After Dish Network secured coveted distribution rights from Disney that enable Charlie Ergen & Co. to offer ABC, ESPN and other networks from the media giant's stable over-the-top, the natural next question now is: how will Dish execute on them?
Dish has not announced how it intends to proceed with packaging and pricing, but Bloomberg, citing unnamed sources, reported Tuesday that the company is mulling an OTT service that would sell for $20 to $30– and that’s if Dish can salt away enough rights to create a compelling service
“We think there is a group of individuals, 18-to-34-year-olds, who would love to have a lower-cost product with some of the top content out there,” Dish chief commercial officer David Shull told the news outlet. “That’s who we’ll be targeting.”
Cheaper, smarter, perhaps more personalized bundles? Sounds like a page ripped from the Intel Media playbook that was scrapped after it was able to secure the distribution deals it needed but decided that it could not stomach the costs and questioned whether it stood a chance to hit the sizable subscriber figures stipulated by those contracts.
Intel Media would have started at zero. Dish is already in the pay-TV biz and has some scale.
Meanwhile, BTIG analyst Richard Greenfield has locked on to the idea of an OTT-delivered “personalized subscription service” that’s referenced in the Disney-Dish announcement.
Greenfield, shortening this to a “PSS,” noted in a blog (registration required) that such a service has yet to be defined, but said it opens itself up to a building-block model that could entitle a subscriber to one simultaneous stream of live or VOD programming, and charge more for a second PSS, and so on, up to an upgrade for a full-freight, traditional pay-TV package.
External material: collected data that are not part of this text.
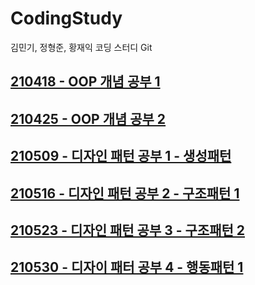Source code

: # CodingStudy
김민기, 정형준, 황재익 코딩 스터디 Git

## [210418 - OOP 개념 공부 1](https://github.com/jaicoco/CodingStudy/tree/main/210418_OOP_개념_1)
## [210425 - OOP 개념 공부 2](https://github.com/jaicoco/CodingStudy/tree/main/210425_OOP_개념_2)
## [210509 - 디자인 패턴 공부 1 - 생성패턴](https://github.com/jaicoco/CodingStudy/tree/main/210509_디자인패턴_생성패턴)
## [210516 - 디자인 패턴 공부 2 - 구조패턴 1](https://github.com/jaicoco/CodingStudy/tree/main/210516_디자인패턴_구조패턴1)
## [210523 - 디자인 패턴 공부 3 - 구조패턴 2](https://github.com/jaicoco/CodingStudy/tree/main/210523_디자인패턴_구조패턴2)
## [210530 - 디자이 패터 공부 4 - 행동패턴 1](https://github.com/jaicoco/CodingStudy/tree/main/210530_디자인패턴_행동패턴1)
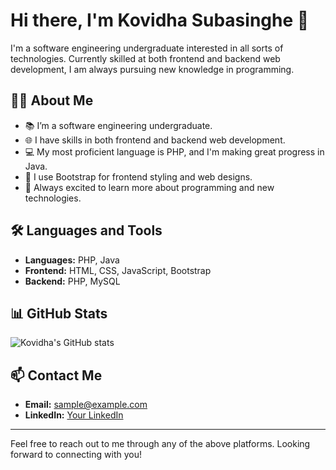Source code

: # Hi there, I'm Kovidha Subasinghe 👋

I'm a software engineering undergraduate interested in all sorts of technologies. Currently skilled at both frontend and backend web development, I am always pursuing new knowledge in programming.

## 🧑‍💻 About Me

- 📚 I’m a software engineering undergraduate.
- 🌐 I have skills in both frontend and backend web development.
- 💻 My most proficient language is PHP, and I'm making great progress in Java.
- 🎨 I use Bootstrap for frontend styling and web designs.
- 🚀 Always excited to learn more about programming and new technologies.

## 🛠️ Languages and Tools

- **Languages:** PHP, Java
- **Frontend:** HTML, CSS, JavaScript, Bootstrap
- **Backend:** PHP, MySQL

## 📊 GitHub Stats

![Kovidha's GitHub stats](https://github-readme-stats.vercel.app/api?username=RogueChocoholic&show_icons=true&theme=radical)

## 📫 Contact Me

- **Email:** [sample@example.com](mailto:kovidhasubasinghe@gmail.com)
- **LinkedIn:** [Your LinkedIn](https://www.linkedin.com/in/kovidha-subasinghe)


<!-- Add your profile picture later:
<img src="URL_TO_YOUR_PROFILE_PICTURE" alt="Kovidha Subasinghe" width="200"/>
-->

---

Feel free to reach out to me through any of the above platforms. Looking forward to connecting with you!

<!---
RogueChocoholic/RogueChocoholic is a ✨ special ✨ repository because its `README.md` (this file) appears on your GitHub profile.
You can click the Preview link to take a look at your changes.
--->
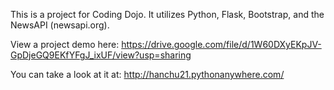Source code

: This is a project for Coding Dojo. It utilizes Python, Flask, Bootstrap, and the NewsAPI (newsapi.org).

View a project demo here: https://drive.google.com/file/d/1W60DXyEKpJV-GpDjeGQ9EKfYFgJ_ixUF/view?usp=sharing

You can take a look at it at: http://hanchu21.pythonanywhere.com/
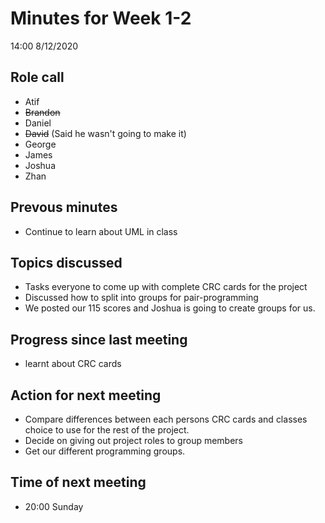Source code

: # Minutes for Week 1-2
14:00 8/12/2020
## Role call

* Atif
* ~~Brandon~~
* Daniel
* ~~David~~ (Said he wasn't going to make it)
* George
* James
* Joshua
* Zhan

## Prevous minutes
* Continue to learn about UML in class

## Topics discussed
* Tasks everyone to come up with complete CRC cards for the project
* Discussed how to split into groups for pair-programming
* We posted our 115 scores and Joshua is going to create groups for us.

## Progress since last meeting
* learnt about CRC cards

## Action for next meeting
* Compare differences between each persons CRC cards and classes choice to use for the rest of the project.
* Decide on giving out project roles to group members
* Get our different programming groups.

## Time of next meeting
* 20:00 Sunday


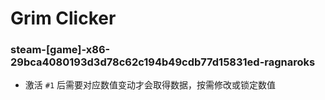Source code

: # Grim Clicker

### steam-[game]-x86-29bca4080193d3d78c62c194b49cdb77d15831ed-ragnaroks
- 激活 `#1` 后需要对应数值变动才会取得数据，按需修改或锁定数值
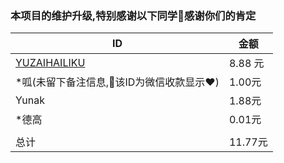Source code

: ### 本项目的维护升级,特别感谢以下同学🌹感谢你们的肯定

| ID                                              | 金额    |
| ----------------------------------------------- | ------- |
| [YUZAIHAILIKU](https://github.com/YUZAIHAILIKU) | 8.88 元 |
|    *呱(未留下备注信息,💐该ID为微信收款显示❤️)         | 1.00元   |
|     Yunak                                       | 1.88元   |
|    *德高                                         | 0.01元   |
|  |  |
|   总计                                           | 11.77元   |
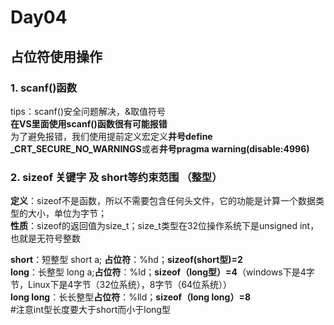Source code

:# Day04
## 占位符使用操作
### 1. scanf()函数
tips：scanf()安全问题解决，&取值符号  
**在VS里面使用scanf()函数很有可能报错**  
为了避免报错，我们使用提前定义宏定义**井号define _CRT_SECURE_NO_WARNINGS**或者**井号pragma warning(disable:4996)**  
### 2. sizeof 关键字 及 short等约束范围 （整型）  
**定义**：sizeof不是函数，所以不需要包含任何头文件，它的功能是计算一个数据类型的大小，单位为字节；  
**性质**：sizeof的返回值为size_t；size_t类型在32位操作系统下是unsigned int，也就是无符号整数
  
**short**：短整型 short a; **占位符**：%hd；**sizeof(short型)=2**   
**long**：长整型 long a;**占位符**：%ld；**sizeof（long型）=4**（windows下是4字节，Linux下是4字节（32位系统），8字节（64位系统））  
**long long**：长长整型**占位符**：%lld；**sizeof（long long）=8**  
#注意int型长度要大于short而小于long型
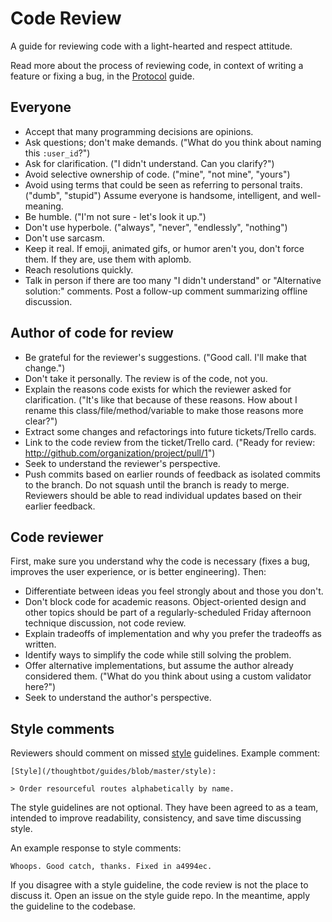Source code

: Code Review
===========

A guide for reviewing code with a light-hearted and respect attitude.

Read more about the process of reviewing code, in context of writing a feature
or fixing a bug, in the [Protocol](/thoughtbot/guides/blob/master/protocol)
guide.

Everyone
--------

* Accept that many programming decisions are opinions.
* Ask questions; don't make demands. ("What do you think about naming this
  `:user_id`?")
* Ask for clarification. ("I didn't understand. Can you clarify?")
* Avoid selective ownership of code. ("mine", "not mine", "yours")
* Avoid using terms that could be seen as referring to personal traits. ("dumb",
  "stupid") Assume everyone is handsome, intelligent, and well-meaning.
* Be humble. ("I'm not sure - let's look it up.")
* Don't use hyperbole. ("always", "never", "endlessly", "nothing")
* Don't use sarcasm.
* Keep it real. If emoji, animated gifs, or humor aren't you, don't force them.
  If they are, use them with aplomb.
* Reach resolutions quickly.
* Talk in person if there are too many "I didn't understand" or "Alternative
  solution:" comments. Post a follow-up comment summarizing offline discussion.

Author of code for review
-------------------------

* Be grateful for the reviewer's suggestions. ("Good call. I'll make that
  change.")
* Don't take it personally. The review is of the code, not you.
* Explain the reasons code exists for which the reviewer asked for
  clarification. ("It's like that because of these reasons. How about I rename
  this class/file/method/variable to make those reasons more clear?")
* Extract some changes and refactorings into future tickets/Trello cards.
* Link to the code review from the ticket/Trello card. ("Ready for review:
  http://github.com/organization/project/pull/1")
* Seek to understand the reviewer's perspective.
* Push commits based on earlier rounds of feedback as isolated commits to the
  branch. Do not squash until the branch is ready to merge. Reviewers should be
  able to read individual updates based on their earlier feedback.

Code reviewer
-------------

First, make sure you understand why the code is necessary (fixes a bug, improves
the user experience, or is better engineering). Then:

* Differentiate between ideas you feel strongly about and those you don't.
* Don't block code for academic reasons. Object-oriented design and other topics
  should be part of a regularly-scheduled Friday afternoon technique discussion,
  not code review.
* Explain tradeoffs of implementation and why you prefer the tradeoffs as
  written.
* Identify ways to simplify the code while still solving the problem.
* Offer alternative implementations, but assume the author already considered
  them. ("What do you think about using a custom validator here?")
* Seek to understand the author's perspective.

Style comments
--------------

Reviewers should comment on missed [style](/thoughtbot/guides/blob/master/style)
guidelines. Example comment:

    [Style](/thoughtbot/guides/blob/master/style):

    > Order resourceful routes alphabetically by name.

The style guidelines are not optional. They have been agreed to as a team,
intended to improve readability, consistency, and save time discussing style.

An example response to style comments:

    Whoops. Good catch, thanks. Fixed in a4994ec.

If you disagree with a style guideline, the code review is not the place to
discuss it. Open an issue on the style guide repo. In the meantime, apply the
guideline to the codebase.
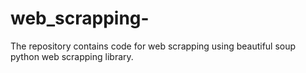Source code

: # web_scrapping-
The repository contains code for web scrapping using beautiful soup python web scrapping library.
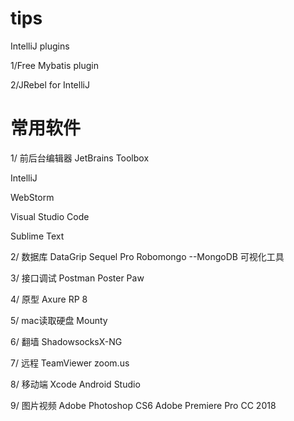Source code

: # tips

IntelliJ plugins

1/Free Mybatis plugin

2/JRebel for IntelliJ


# 常用软件
1/ 前后台编辑器
 JetBrains Toolbox 
 
 IntelliJ
 
 WebStorm
 
 Visual Studio Code
 
 Sublime Text
 
 2/ 数据库
  DataGrip
  Sequel Pro
  Robomongo --MongoDB 可视化工具
  
 3/ 接口调试
  Postman
  Poster
  Paw
  
  4/ 原型
   Axure RP 8
   
  5/ mac读取硬盘
   Mounty
   
  6/ 翻墙
    ShadowsocksX-NG
    
  7/ 远程
    TeamViewer
    zoom.us
    
  8/ 移动端
    Xcode
    Android Studio
    
  9/ 图片视频
    Adobe Photoshop CS6
    Adobe Premiere Pro CC 2018
    

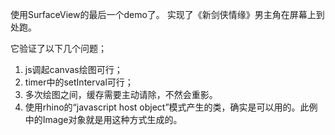 使用SurfaceView的最后一个demo了。
实现了《新剑侠情缘》男主角在屏幕上到处跑。

它验证了以下几个问题；

1. js调起canvas绘图可行；
2. timer中的setInterval可行；
3. 多次绘图之间，缓存需要主动请除，不然会重影。
4. 使用rhino的“javascript host object”模式产生的类，确实是可以用的。此例中的Image对象就是用这种方式生成的。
“The goal of the PSS would be to bring the price point of a streaming MVPD-type live and on-demand video service down to $20-$30, but limit access to only one-stream at a time. One stream at a time works great for single adults or light-TV viewers, who likely account for the bulk of MVPD churn today,” he suggested, noting that the concept is similar in some ways to the multi-faceted, multi-resolution subscription tiers that Netflix is exploring.
He also suggested that programmers might be willing to reduce their distribution fees for these personal subscriptions because getting something is better than nothing, if the latter option is having the consumer cut the cord and not take any form of an MVPD-delivered service. .
Greenfield also pointed out that some colleagues are also modeling the notion of an SD-only PSS for tablets and smartphones for $20 per month, with an HD version going for $10 more.
While the idea behind these potential models are subject to plenty of important questions, including how or if programmers will allow for some channels to be unbundled and how steep of a margin hit such services would face, the exercise at least seems to show that there's room for some flexibility to be brought to typically rigid pay-TV economic models.